The decision was simple, wasn’t it? He’d be able to offer Shasta the surgery and have enough left over to save the store, pay off his house, and still have enough to take that trip to the Swiss Alps he’d been promising himself forever.

So why did he hesitate to make the call?

No idea.

Corin picked up his phone and tapped in Mark’s cell phone number.

He stared at Mark’s card taped to his computer monitor and flicked it with his finger. He wouldn’t give him the chair till the money was in his account.

As the phone rang a second time, the sound of shattering glass pierced through Corin’s thoughts. “What the—?” He lurched to his feet and staggered out his office door and onto his showroom floor.

Broken glass was strewn across the desks, tables, and chairs at the front of the store, the fluorescent light making them sparkle like diamonds. A cold wind meandered through the spot where his storefront’s picture window had been.
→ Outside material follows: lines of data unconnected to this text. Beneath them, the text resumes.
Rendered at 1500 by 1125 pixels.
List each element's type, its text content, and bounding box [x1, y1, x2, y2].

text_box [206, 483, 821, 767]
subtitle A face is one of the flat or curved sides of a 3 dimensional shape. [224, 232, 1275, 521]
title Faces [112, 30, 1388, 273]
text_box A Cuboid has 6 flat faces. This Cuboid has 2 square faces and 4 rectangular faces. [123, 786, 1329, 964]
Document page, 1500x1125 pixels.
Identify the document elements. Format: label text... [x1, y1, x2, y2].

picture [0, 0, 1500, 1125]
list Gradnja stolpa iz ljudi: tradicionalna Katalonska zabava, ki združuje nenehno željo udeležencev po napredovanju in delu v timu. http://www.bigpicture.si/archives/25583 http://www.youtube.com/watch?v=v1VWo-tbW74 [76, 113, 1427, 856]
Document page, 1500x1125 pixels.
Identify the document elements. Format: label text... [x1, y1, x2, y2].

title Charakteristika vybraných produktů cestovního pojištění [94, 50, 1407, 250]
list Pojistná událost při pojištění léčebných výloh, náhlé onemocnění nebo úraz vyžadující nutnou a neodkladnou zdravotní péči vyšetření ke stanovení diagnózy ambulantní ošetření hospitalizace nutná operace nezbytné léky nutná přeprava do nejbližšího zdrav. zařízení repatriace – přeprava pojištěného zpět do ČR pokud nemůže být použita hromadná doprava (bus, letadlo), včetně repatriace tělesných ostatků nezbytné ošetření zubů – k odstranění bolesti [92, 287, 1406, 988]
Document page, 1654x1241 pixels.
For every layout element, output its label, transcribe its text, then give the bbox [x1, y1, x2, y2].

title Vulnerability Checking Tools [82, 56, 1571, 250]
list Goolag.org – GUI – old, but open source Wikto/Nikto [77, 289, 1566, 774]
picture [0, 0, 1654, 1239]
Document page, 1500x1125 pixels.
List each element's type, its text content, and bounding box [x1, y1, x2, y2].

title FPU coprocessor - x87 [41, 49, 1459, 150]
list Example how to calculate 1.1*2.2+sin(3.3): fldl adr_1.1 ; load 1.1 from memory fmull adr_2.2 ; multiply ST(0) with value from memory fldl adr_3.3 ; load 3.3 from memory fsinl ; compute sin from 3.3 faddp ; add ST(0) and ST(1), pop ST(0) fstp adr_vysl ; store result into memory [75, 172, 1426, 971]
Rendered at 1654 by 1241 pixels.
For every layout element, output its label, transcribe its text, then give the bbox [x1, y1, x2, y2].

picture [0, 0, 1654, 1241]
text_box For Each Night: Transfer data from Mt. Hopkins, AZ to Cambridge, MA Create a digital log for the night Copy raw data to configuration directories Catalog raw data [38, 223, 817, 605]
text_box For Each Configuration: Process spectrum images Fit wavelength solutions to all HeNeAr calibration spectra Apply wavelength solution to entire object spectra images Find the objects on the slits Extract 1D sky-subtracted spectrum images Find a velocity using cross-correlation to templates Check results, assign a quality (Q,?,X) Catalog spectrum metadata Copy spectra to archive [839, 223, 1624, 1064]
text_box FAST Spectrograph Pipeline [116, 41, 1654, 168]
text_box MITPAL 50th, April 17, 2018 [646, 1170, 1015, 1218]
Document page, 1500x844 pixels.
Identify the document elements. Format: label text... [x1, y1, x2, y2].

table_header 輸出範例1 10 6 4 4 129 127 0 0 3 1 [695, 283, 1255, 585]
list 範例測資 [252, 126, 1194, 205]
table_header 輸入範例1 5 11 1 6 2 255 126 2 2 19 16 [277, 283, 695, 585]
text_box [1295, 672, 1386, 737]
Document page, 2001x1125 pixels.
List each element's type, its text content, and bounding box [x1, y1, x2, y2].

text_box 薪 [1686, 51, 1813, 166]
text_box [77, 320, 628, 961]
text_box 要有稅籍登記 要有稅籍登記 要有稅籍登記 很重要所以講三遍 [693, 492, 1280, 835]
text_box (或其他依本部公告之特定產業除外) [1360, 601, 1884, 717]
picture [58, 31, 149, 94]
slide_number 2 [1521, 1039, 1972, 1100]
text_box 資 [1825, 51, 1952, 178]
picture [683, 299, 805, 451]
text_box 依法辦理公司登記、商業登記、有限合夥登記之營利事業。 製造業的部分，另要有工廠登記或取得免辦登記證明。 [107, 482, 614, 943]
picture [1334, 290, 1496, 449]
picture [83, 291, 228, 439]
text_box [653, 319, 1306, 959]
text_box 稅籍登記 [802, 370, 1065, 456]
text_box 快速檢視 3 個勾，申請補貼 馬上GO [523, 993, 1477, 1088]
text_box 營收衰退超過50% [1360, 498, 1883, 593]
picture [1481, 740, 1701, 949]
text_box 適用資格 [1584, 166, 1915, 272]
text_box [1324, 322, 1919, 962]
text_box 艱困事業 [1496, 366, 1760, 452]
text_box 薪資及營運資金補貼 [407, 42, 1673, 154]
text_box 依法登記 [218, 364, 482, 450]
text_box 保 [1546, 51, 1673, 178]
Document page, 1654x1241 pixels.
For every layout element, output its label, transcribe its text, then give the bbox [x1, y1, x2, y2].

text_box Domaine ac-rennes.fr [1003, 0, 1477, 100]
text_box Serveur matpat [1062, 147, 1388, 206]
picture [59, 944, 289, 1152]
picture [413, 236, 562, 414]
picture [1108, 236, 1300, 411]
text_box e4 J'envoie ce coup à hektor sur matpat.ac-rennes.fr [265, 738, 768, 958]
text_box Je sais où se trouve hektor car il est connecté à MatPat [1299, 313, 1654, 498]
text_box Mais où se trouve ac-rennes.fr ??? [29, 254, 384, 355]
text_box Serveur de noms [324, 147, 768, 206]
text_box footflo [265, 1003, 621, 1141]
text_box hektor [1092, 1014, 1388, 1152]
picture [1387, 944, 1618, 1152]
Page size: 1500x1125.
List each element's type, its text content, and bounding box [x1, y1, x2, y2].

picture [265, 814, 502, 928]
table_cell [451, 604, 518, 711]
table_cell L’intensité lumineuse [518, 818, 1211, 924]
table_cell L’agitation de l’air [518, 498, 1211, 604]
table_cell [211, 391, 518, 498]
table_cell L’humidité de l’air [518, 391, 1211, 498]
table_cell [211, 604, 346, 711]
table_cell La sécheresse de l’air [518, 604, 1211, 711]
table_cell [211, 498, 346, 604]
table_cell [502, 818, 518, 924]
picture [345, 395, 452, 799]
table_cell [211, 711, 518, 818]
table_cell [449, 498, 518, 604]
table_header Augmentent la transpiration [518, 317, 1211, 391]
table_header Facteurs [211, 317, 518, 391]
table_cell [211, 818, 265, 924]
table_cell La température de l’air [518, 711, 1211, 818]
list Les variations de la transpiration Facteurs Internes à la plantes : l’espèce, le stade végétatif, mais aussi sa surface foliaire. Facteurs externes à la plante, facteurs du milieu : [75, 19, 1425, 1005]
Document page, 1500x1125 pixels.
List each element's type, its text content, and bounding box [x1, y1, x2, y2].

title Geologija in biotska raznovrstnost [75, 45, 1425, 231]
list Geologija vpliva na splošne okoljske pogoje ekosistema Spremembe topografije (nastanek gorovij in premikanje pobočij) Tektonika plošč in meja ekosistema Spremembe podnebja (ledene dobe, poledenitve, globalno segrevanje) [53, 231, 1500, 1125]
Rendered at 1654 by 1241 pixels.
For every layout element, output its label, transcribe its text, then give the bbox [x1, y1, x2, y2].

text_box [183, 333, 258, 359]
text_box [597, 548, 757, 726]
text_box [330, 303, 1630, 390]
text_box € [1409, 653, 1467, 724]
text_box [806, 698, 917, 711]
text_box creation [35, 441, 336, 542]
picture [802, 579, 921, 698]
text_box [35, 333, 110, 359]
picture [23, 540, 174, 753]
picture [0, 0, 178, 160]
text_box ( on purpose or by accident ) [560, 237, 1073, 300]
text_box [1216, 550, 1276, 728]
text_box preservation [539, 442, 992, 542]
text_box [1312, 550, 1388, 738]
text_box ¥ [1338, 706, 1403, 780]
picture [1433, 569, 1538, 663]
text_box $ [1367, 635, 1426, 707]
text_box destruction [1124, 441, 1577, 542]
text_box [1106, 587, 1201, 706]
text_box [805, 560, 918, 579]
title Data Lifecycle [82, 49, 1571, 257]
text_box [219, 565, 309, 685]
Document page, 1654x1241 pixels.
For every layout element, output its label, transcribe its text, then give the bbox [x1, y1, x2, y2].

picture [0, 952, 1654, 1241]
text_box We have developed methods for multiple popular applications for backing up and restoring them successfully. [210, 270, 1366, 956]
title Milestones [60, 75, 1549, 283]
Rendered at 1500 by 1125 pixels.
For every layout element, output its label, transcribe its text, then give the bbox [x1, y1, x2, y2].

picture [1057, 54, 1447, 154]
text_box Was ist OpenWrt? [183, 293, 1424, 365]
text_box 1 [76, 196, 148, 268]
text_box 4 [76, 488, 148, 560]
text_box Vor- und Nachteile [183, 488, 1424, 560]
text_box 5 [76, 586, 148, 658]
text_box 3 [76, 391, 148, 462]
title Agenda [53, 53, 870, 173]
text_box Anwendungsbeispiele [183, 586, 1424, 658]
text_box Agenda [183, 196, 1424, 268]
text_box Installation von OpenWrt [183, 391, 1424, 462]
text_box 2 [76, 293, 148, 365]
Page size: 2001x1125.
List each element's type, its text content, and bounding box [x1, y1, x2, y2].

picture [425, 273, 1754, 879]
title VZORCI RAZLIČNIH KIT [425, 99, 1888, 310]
Corin glanced around the room. Had someone shot the window?

On his second visual sweep of the floor, he spotted a rock just smaller than a baseball resting next to the leg of a burr walnut wine table from the late 1800s. He stared at it as if he expected the rock to move. Finally he strode over to it and picked up the almost perfectly round stone.

On one side were three words:
We want it.
On the other it said:
The old Tahmahoe barn. Leave it just inside the door. Tonight after midnight. No heroes. No hurt. We both live happily ever after.

Twenty-three minutes later the police pulled up in front of Corin’s store.

The cop nodded hello, then studied the window. “When did it happen?”